Contribution to infection control
Big Data against noroviruses
Everyone would like to be spared from noroviruses. Noroviruses cause gastroenteritis with severe diarrhoea and vomiting. Since the infected persons are highly contagious, the pathogen spreads particularly quickly in communal facilities such as old people’s homes, hospitals, kindergartens and schools. So far, there is neither a vaccination nor medication against noroviruses. This makes it all the more important to be able to treat severe cases better and to prevent outbreaks altogether.

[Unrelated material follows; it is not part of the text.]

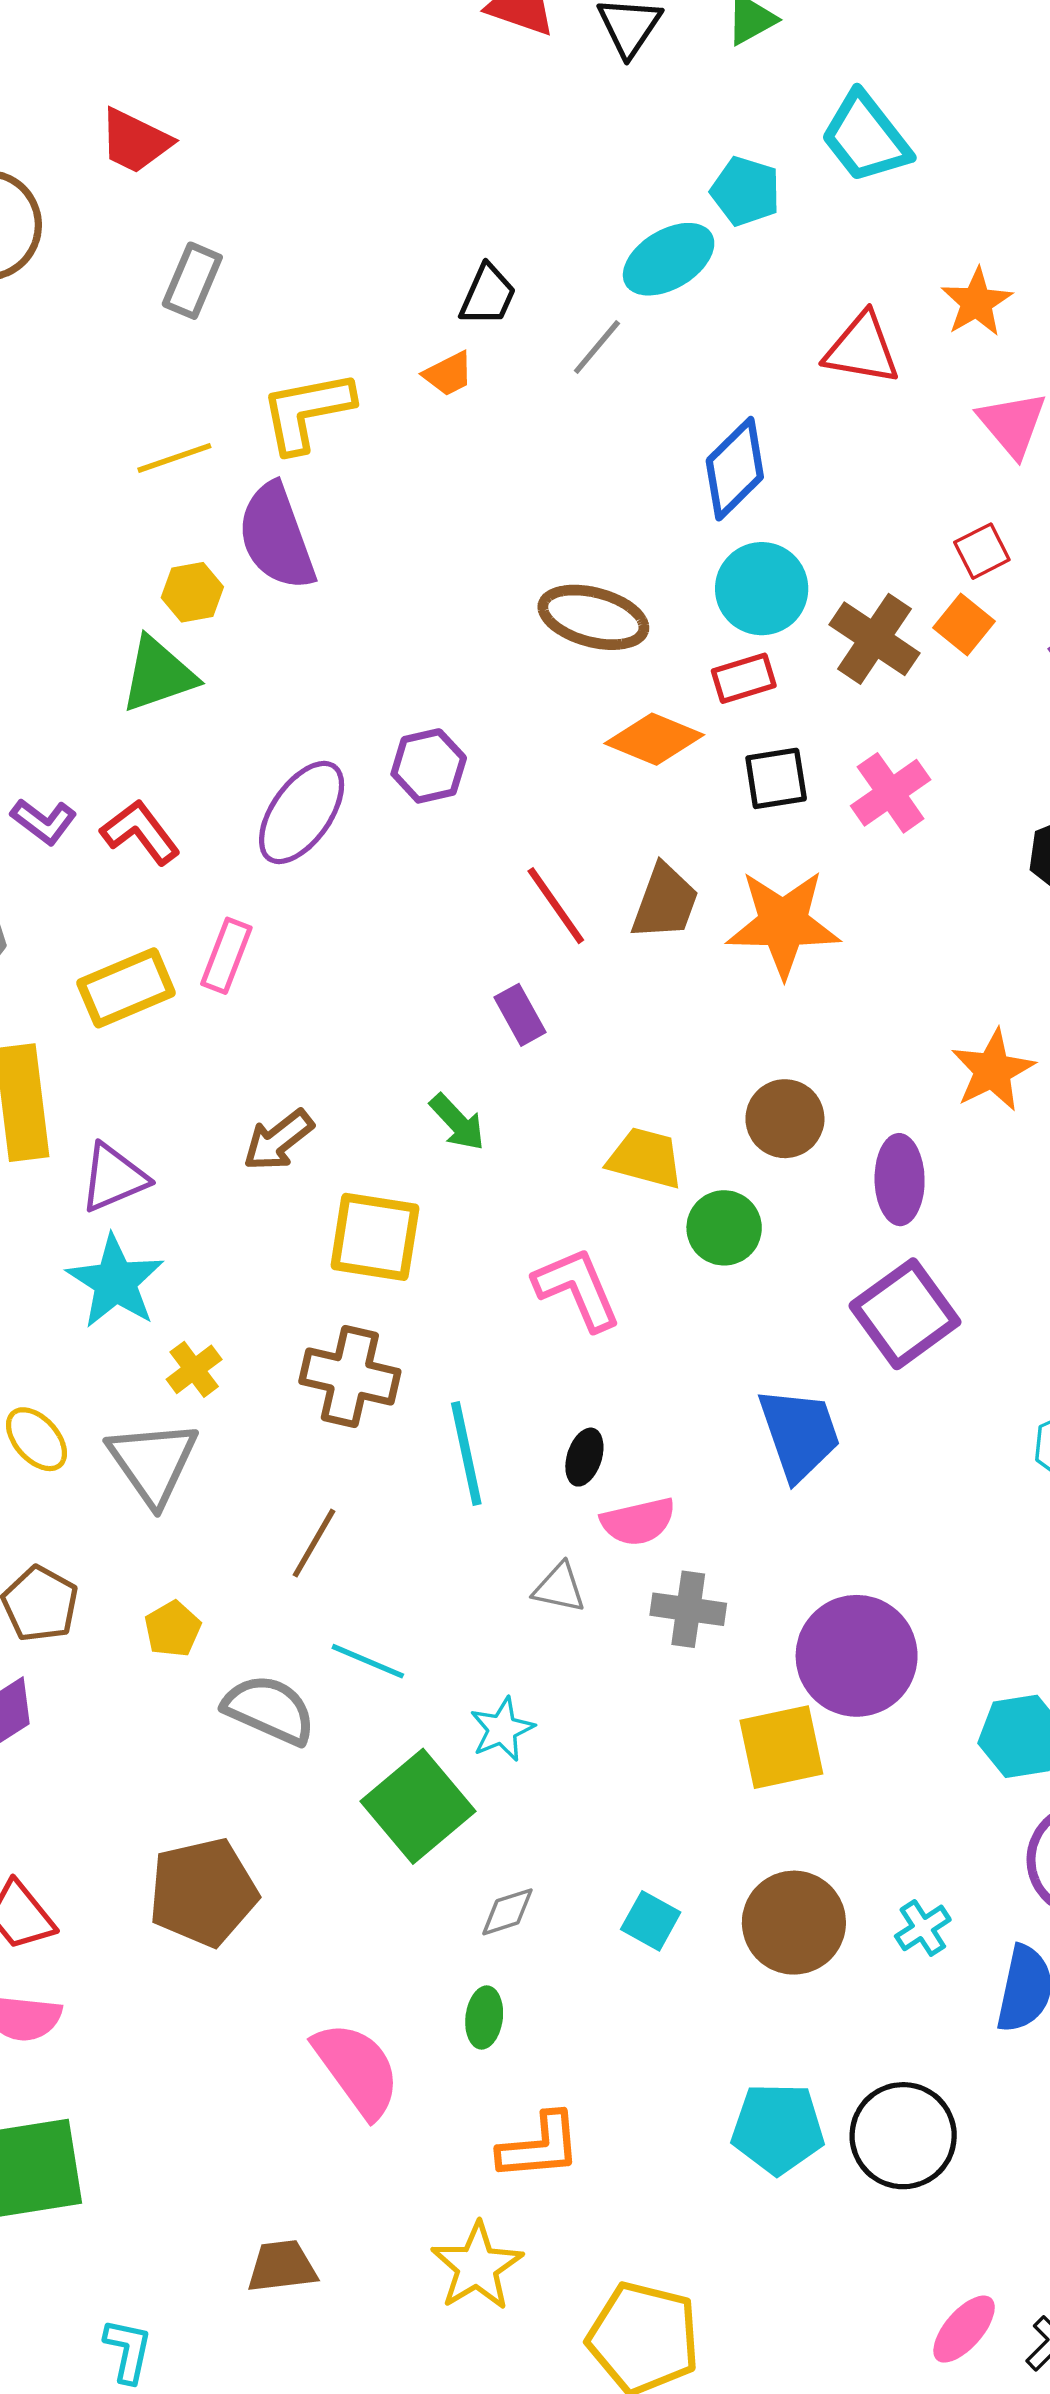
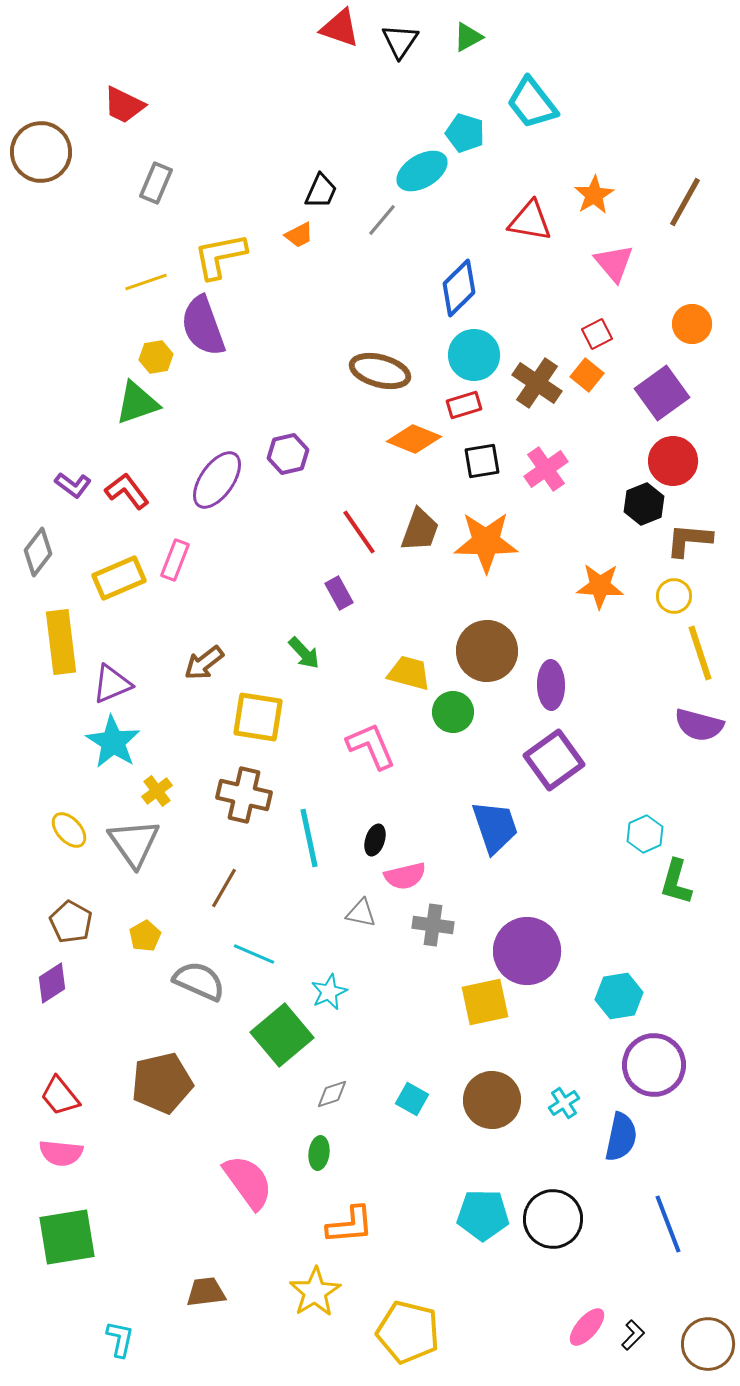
orange star: (993, 1070) -> (600, 586), moved, turned 30
brown circle: (785, 1119) -> (487, 651), size x1.4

In the project Paving the way towards personalised prevention and care of severe Norovirus gastroenteritis, PRESENt for short, scientists from the University of Veterinary Medicine Hannover, the Hannover Medical School, the Helmholtz Centre for Infection Research and the L3S have been conducting clinical, biological and Big Data research since the beginning of 2020 with the aim of better understanding norovirus gastroenteritis and thus contributing to infection control.
To predict severe infections and possible intervention points, the L3S team is developing machine learning approaches from biological data. The scientists faced a number of challenges in doing so: For example, the available data was not sufficient for training and was noisy, i.e. inaccurate. However, since the data came from different types of biological information sources, the researchers were able to compensate for the lack of individual data types by effectively combining different data. They hypothesised that no one type of data alone would be able to fully uncover the complexity of the disease. Thus, joint learning from heterogeneous data would compensate for missing or unreliable information in each data type.
In one case, scientists are using multiple sources of biological information about human and viral proteins to study and predict their interaction patterns. Understanding the interaction plays a crucial role in revealing the underlying mechanism of viral infection and could help prevent and treat viral diseases. However, prediction is difficult because there is little data on virus-human interactions and most viruses mutate rapidly.
Researchers have already found a solution to the problem of small training data sets: They have developed a multitasking transfer learning approach that uses information from about 24 million protein sequences and the interaction patterns between human proteins in a cell.
Thi Ngan Dong
Thi Ngan Dong is a graduating PhD student at L3S Research Center funded by the PRESENt project. Her current research focuses on network analysis, feature selection, graph-based representation learning, and joint learning models from heterogeneous information sources.